President Bernie and the Supremes

At the February 4th Democratic Debate Bernie Sanders stated that  he would not appoint any justice to the Supreme Court who hasn't spoken out loudly that he or she would overturn the Citizens United decision.

That would be a big change from the norm wherein most nominees to the court are extra careful to NOT indicate how they would vote on an issue prior to being appointed.  This sort of thing was frowned upon after the Bork debacle during the Reagan presidency.

A President Sanders would most likely have to get his candidate approved by a Republican-led senate which I would think would make such a nomination dead-on-arrival.
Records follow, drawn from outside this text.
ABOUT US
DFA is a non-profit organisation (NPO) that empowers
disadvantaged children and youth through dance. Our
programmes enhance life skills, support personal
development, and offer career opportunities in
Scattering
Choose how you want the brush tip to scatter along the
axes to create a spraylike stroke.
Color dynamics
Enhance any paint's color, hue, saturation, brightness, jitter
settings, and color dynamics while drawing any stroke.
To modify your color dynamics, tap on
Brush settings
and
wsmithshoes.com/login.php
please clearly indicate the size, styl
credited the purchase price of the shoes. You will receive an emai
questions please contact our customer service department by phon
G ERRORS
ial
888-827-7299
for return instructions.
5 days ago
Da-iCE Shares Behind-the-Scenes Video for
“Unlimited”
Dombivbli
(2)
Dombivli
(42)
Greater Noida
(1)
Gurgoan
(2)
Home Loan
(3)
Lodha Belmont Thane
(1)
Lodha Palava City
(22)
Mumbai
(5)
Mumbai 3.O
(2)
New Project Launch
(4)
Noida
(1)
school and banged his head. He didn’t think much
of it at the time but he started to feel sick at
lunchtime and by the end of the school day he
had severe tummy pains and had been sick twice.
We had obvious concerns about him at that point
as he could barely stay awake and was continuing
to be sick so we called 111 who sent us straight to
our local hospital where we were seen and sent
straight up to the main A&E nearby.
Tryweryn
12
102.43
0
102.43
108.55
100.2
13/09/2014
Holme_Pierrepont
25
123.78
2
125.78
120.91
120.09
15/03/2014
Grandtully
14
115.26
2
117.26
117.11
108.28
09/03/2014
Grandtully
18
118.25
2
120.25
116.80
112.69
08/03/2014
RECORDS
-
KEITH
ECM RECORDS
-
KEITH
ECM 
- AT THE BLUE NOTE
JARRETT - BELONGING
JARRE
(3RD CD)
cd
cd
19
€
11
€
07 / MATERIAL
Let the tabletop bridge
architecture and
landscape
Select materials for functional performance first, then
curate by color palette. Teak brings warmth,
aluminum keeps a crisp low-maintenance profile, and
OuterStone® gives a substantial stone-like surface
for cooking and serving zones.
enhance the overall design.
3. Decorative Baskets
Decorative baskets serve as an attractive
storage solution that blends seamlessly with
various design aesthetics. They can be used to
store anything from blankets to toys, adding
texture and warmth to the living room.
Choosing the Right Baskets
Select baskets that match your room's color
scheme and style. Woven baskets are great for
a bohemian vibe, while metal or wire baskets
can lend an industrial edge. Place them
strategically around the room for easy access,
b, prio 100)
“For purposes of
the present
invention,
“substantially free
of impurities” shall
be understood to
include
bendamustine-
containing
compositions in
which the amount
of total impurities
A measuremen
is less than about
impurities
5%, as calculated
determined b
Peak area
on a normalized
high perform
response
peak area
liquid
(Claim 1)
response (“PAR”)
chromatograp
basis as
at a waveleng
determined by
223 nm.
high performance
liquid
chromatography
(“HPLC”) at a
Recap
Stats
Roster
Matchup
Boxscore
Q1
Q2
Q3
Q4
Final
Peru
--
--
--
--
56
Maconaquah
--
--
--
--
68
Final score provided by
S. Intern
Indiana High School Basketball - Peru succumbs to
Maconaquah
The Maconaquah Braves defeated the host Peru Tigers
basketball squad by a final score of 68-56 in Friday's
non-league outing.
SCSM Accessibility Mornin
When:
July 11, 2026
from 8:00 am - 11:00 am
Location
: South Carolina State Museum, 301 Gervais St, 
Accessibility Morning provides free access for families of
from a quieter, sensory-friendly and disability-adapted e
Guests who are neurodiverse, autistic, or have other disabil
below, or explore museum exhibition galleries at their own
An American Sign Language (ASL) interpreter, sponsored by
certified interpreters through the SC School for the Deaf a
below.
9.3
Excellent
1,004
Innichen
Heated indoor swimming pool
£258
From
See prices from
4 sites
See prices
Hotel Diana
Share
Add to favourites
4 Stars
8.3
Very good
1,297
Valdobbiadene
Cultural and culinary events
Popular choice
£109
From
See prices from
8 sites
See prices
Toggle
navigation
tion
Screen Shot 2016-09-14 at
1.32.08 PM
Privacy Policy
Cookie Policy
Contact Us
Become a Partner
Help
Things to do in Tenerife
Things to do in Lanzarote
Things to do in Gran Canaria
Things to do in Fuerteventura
If Sanders COULD get someone who both passed his litmus test AND successfully navigated the congressional consent process, Citizens United wouldn't be reversed on the first Monday the following October.  Someone would still have to bring an appropriate case in the lower courts and that case would have to progress all the way up the federal court system, which means an awful lot of appeals (translate: It would take years).  Then the Supreme Court would have to agree to hear the case, and the case would have to have broad enough enough ramifications to effect the Citizens United decision and not have a narrower interpretation.

As a sitting senator, Bernie Sanders is obviously aware of how our system works so, considering all it would take to get that decision reversed, I can't help but find Bernie's statement disingenuous.

Not hatin' Just sayin'

Wednesday, February 3, 2016

Ted Talk

I watched Sen. Ted Cruz doing a meet 'n' greet at a bar in New Hampshire where he quoted John F. Kennedy multiple times.  Not certain whether that was to imply he was the natural heir to Kennedy's political legacy ( I believe I have heard him say that, today, JFK would be a Republican). A favorite quote he used was "Some people see things the way they are and ask why? I dream things that never were and say, why not?"  

JFK did, indeed, say something like that, quoting George Bernard Shaw, when he addressed the Irish Dail as the first Irish-American president.  In fact, a few years later, most famously, Robert Kennedy paraphrased the quote and, at his funeral, Teddy Kennedy did the same.  

But when I watched Cruz say those words, I couldn't help but be reminded of another quote from a Kennedy:

"What is objectionable, what is dangerous about extremists is not that they are extreme, but that they are intolerant. The evil is not what they say about their cause, but what they say about their opponents."
That comes from RFK's book, The Pursuit of Justice.

I'm no hater. Not wired for it, but when I hear Ted, this comes to mind.